Stored items
_ _ _ _ _
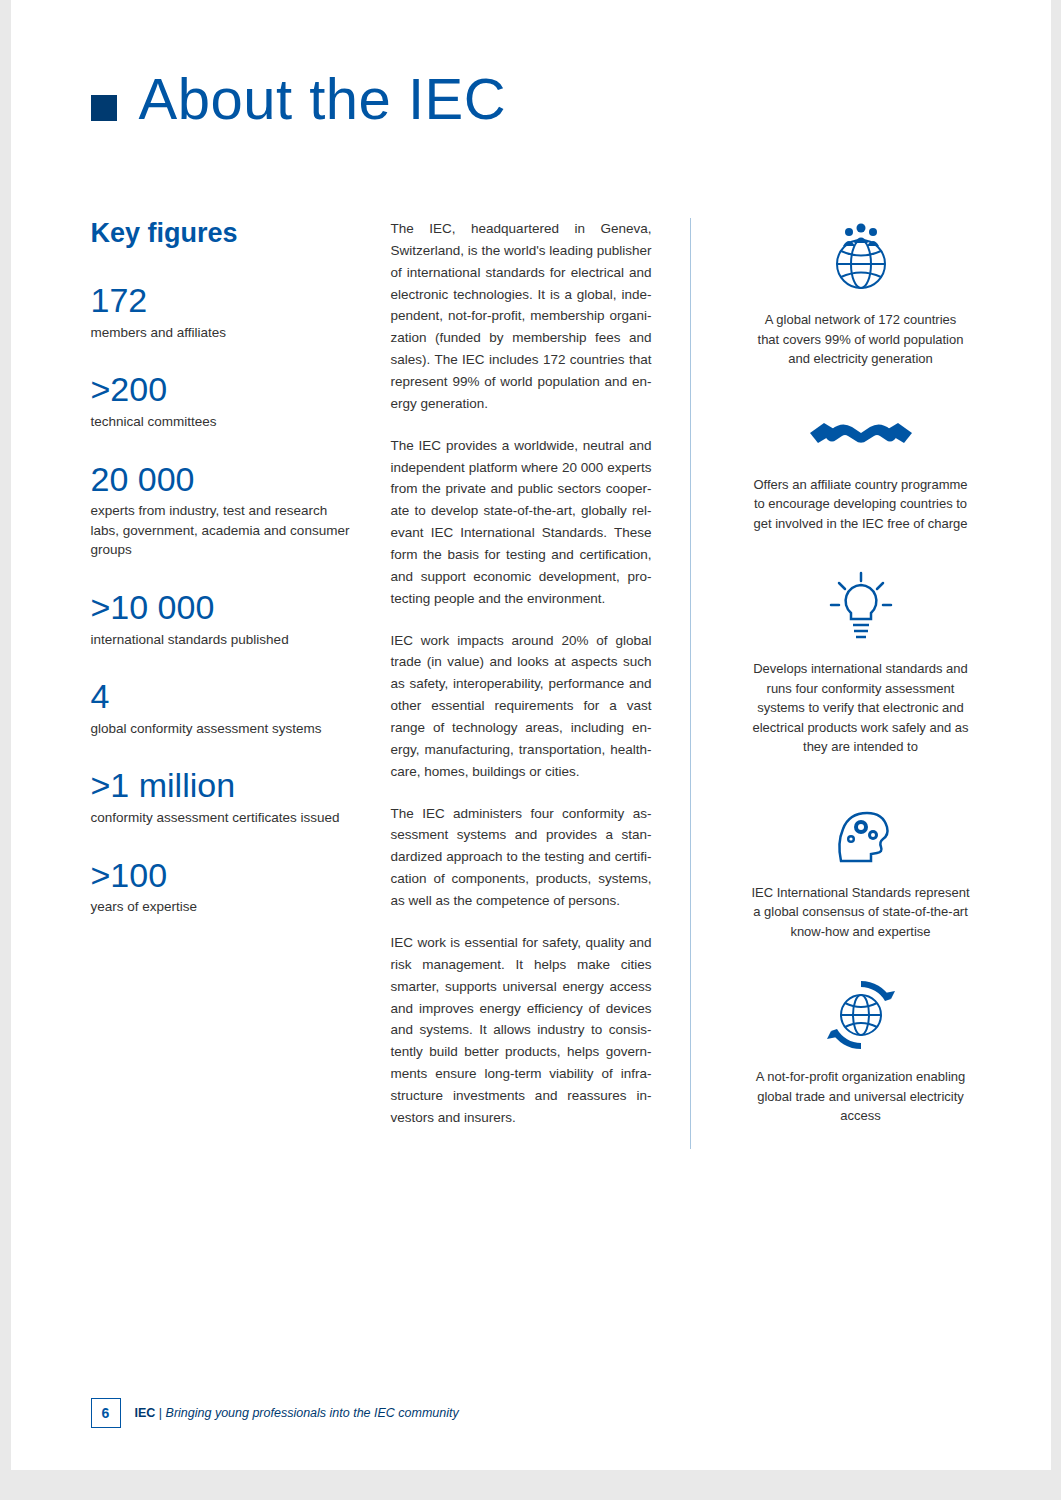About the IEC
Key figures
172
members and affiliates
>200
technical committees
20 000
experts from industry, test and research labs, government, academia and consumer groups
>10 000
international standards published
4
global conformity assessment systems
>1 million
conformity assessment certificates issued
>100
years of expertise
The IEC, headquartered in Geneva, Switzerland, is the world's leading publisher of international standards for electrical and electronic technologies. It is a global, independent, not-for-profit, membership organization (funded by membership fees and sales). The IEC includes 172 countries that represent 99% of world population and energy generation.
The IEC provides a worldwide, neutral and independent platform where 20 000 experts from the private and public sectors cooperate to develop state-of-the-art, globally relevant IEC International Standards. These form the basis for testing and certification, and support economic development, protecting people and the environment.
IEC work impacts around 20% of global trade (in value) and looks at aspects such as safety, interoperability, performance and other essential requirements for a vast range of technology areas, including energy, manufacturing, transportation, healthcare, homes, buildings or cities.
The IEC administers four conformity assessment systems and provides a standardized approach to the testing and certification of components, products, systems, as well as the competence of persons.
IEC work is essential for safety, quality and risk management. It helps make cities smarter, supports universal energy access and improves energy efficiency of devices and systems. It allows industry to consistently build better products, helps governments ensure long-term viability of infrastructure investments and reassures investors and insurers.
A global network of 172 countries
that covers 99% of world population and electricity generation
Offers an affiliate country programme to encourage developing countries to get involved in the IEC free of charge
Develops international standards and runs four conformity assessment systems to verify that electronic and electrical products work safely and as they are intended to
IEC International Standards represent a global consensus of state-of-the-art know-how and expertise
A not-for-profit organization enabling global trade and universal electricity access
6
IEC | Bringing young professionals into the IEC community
_ _ _ _ _
Only a verbatim transcription of the lines from the one containing "A not-for-profit organization" through the last line of the records counts as the answer.

Output of the task:
A not-for-profit organization enabling global trade and universal electricity access
6
IEC | Bringing young professionals into the IEC community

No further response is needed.